Categories Edge Computing News  |  Hardware

Semiconductor products provider Ambarella has unveiled its new CV3 AI (artificial intelligence) domain controller family during CES 2022.

Part of Ambarella’s scalable and power-efficient CVflow family of SoCs (system on a chip), the new components are designed to provide the automotive industry with high AI processing performance.

The components also enable centralized, single-chip processing for multi-sensor perception, such as high-resolution vision, radar, ultrasonic, and lidar, among others, together with deep fusion for multiple sensor modalities and AV path planning.

According to Ambarella, by using CV3 AI, it is possible to build autonomous driving (AD) systems from basic Advanced Driver Assistance Systems (ADAS) to Level 4 AVs, supporting the full range of viewing, recording, sensing and path planning applications with greater levels of environmental perception, particularly in challenging lighting, weather, and driving conditions.

Autonomous driving standards.

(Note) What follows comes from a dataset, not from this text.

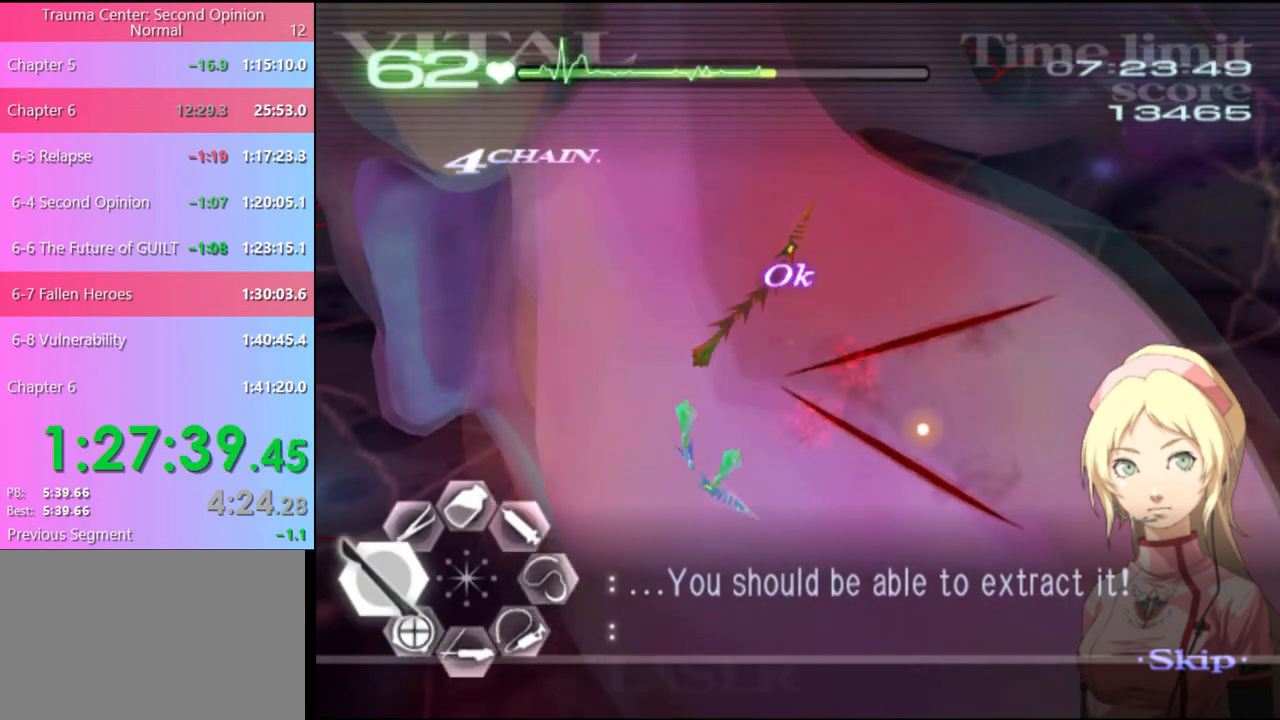
{"keys": ["s"], "mouse": ["left"], "events": [[200, "mouse_left", "down"]]}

Source: NHTSA

“With our new CV3 AI domain controller family, we are now capable of running the full ADAS and AD stack with a single chip, while providing unprecedented performance and power efficiency,” explained Ambarella CEO Fermi Wang.

The flexibility of the new components means automakers won’t need different software development stacks for their entry-level, mid-range, and premium vehicles, and instead use Ambarella’s unified CVflow platform across all models.

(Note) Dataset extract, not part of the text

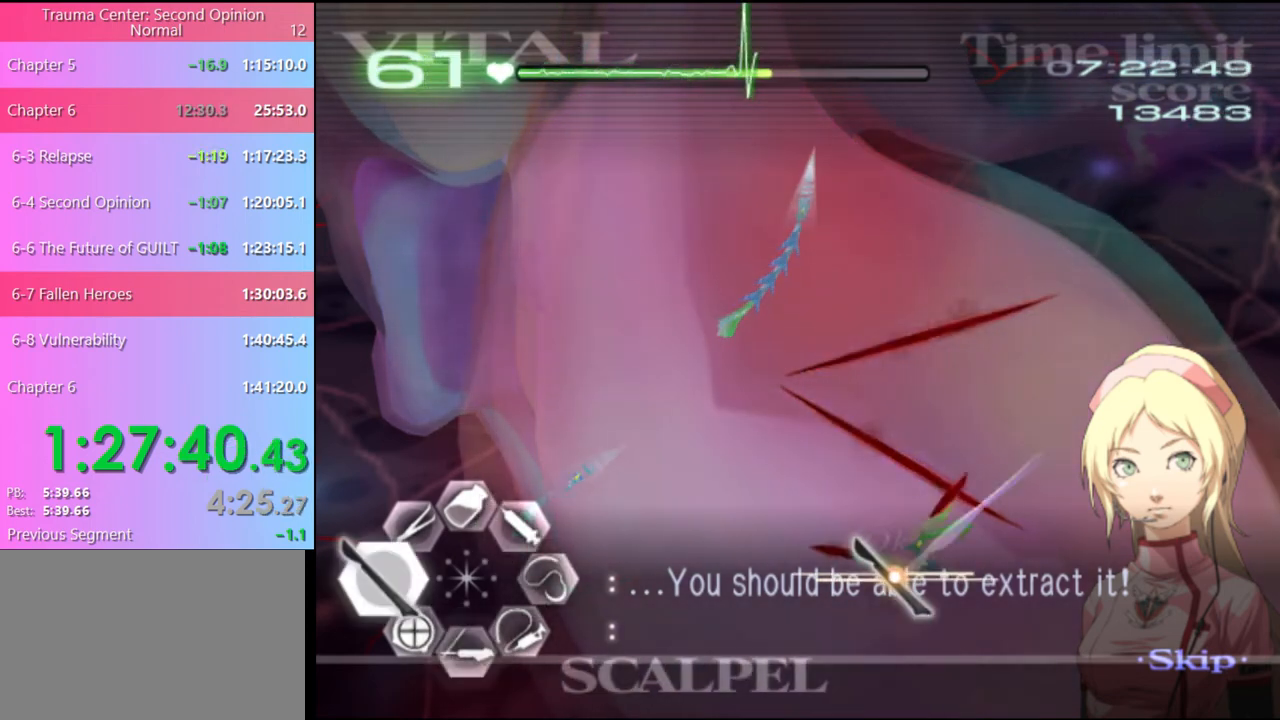
{"keys": ["s"], "mouse": ["left"], "events": [[33, "mouse_left", "up"], [67, "a", "up"], [100, "s", "down"], [267, "mouse_left", "down"]]}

This will not only help save engineering costs but also enable faster responses to market trends.

Featuring up to 16 Arm Cortex-A78AE CPU cores and up to 500 eTOPS, the domain controllers can offer a 42x increase over Ambarella’s prior automotive family, as well as up to a 30x boost in CPU performance over the prior generation in support of autonomous vehicle (AV) software applications.

Ambarella said that the CV3 family’s hardware scalability could also enable automakers to unify their software stacks across their entire retail portfolios while reducing the cost and complexity of software development.

Since it integrates Ambarella’s next-generation ISP,  a single CV3 can simultaneously support up to 12 physical or 20 virtual cameras, processing the entire sensor suite by itself.

For context, for typical L2+ deployments, roughly ten cameras, five radar modules, and several ultrasonic sensors are needed.

Finally, the new components are compatible with Ambarella’s flexible CVflow AI platform, which provides customers with several software options from partners, working closely with the company to port and optimize their applications.

“Through enhancements to our on-chip ISP, along with simultaneous radar processing that can take advantage of our Oculii adaptive AI algorithms, Ambarella is helping the automotive industry unlock greater levels of perception accuracy across all environmental conditions to realize the promise of autonomous driving,” Wang concluded.

Ambarella’s AI chips were also integrated into Yandex’s SignalQ2 camera last September, following a strategic partnership between the companies.